2. Easy Supervision to be provided for.
2. The Vincennes modification of the Pavilion plan has been adopted, among other reasons, for the greater facility of supervision it affords. The Military Superior, the Surgeon, the Matron, can at any instant pop in upon any ward of a Hospital which has one roof. Each pavilion may, unless the matter be specially considered with a view to providing this effectual supervision, perceive the approach of any inspector. The system of scouts, watch, alarm, is well understood in many hundred wards, whose patients would be puzzled to give the things names. Military patients will know both things and names. Remember that Ward-Masters, Orderlies, and Nurses require inspection as well as patients.
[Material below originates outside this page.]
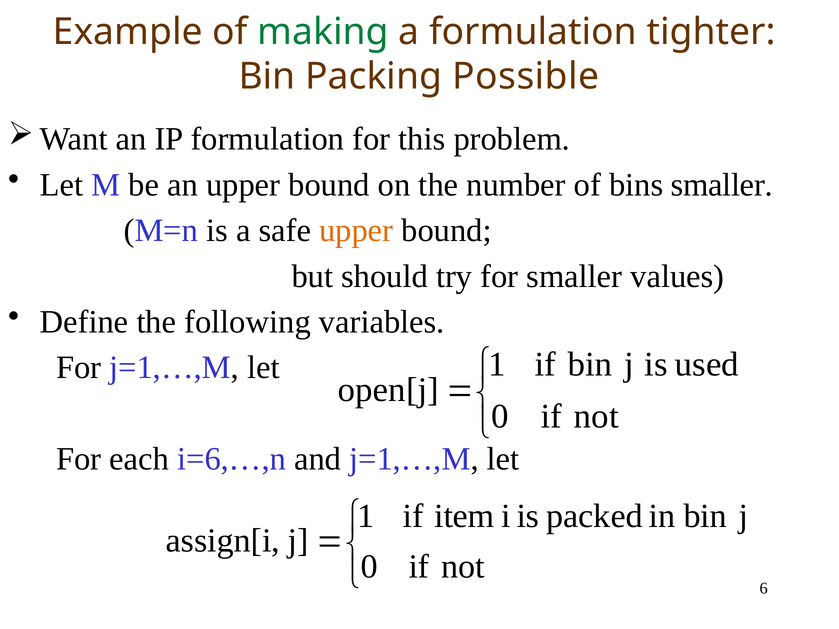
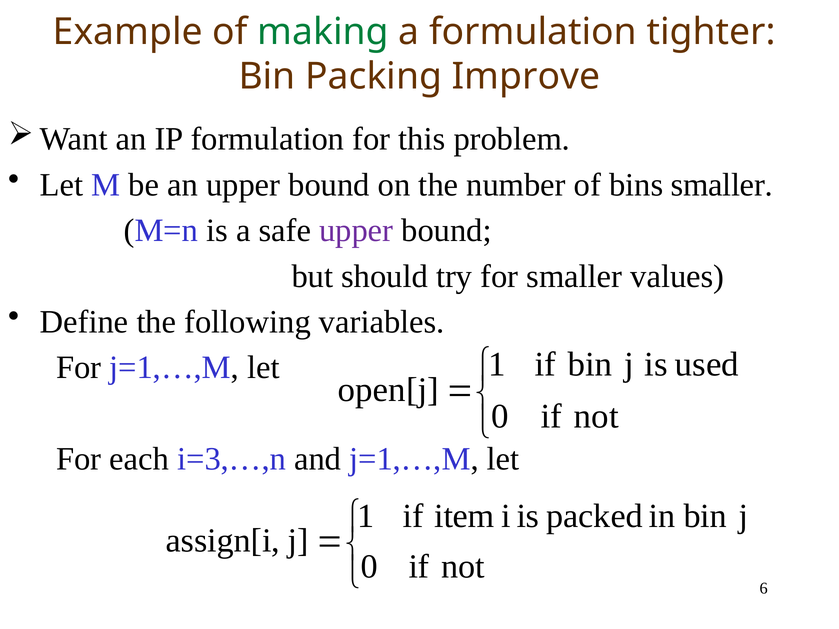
Possible: Possible -> Improve
upper at (356, 231) colour: orange -> purple
i=6,…,n: i=6,…,n -> i=3,…,n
Whatever system of Hospital construction is adopted should provide for easy supervision, at unexpected times.
3. If from 24–30 Patients be the right Number, Sanitarily speaking, for a Ward, the Pavilion Plan should, in a Military Hospital, be so arranged that more than one such Ward should be on the same floor, for facility of Supervision.
3. The more we see of different systems, the more we see the great mistake of giving a Nurse too little to do.
Twenty-four ordinary sick or surgical cases are too few for a Head Nurse.
In a Military Hospital, the proportion of heavy cases is in ordinary times considerably below the average proportion of such cases in a Civil Hospital, open, as the latter is, to accidents, and to the cases of dangerous disease always more or less rife in low and crowded neighbourhoods.
Upon an average, a third or a fourth of the cases in the ordinary surgical wards of a Military Hospital will be ulcers from causes honest and dishonest. What these men will require is rest (the cleanliness which is often so irksome a novelty to the corresponding Civilian patient is routine to the soldier), and very simple treatment.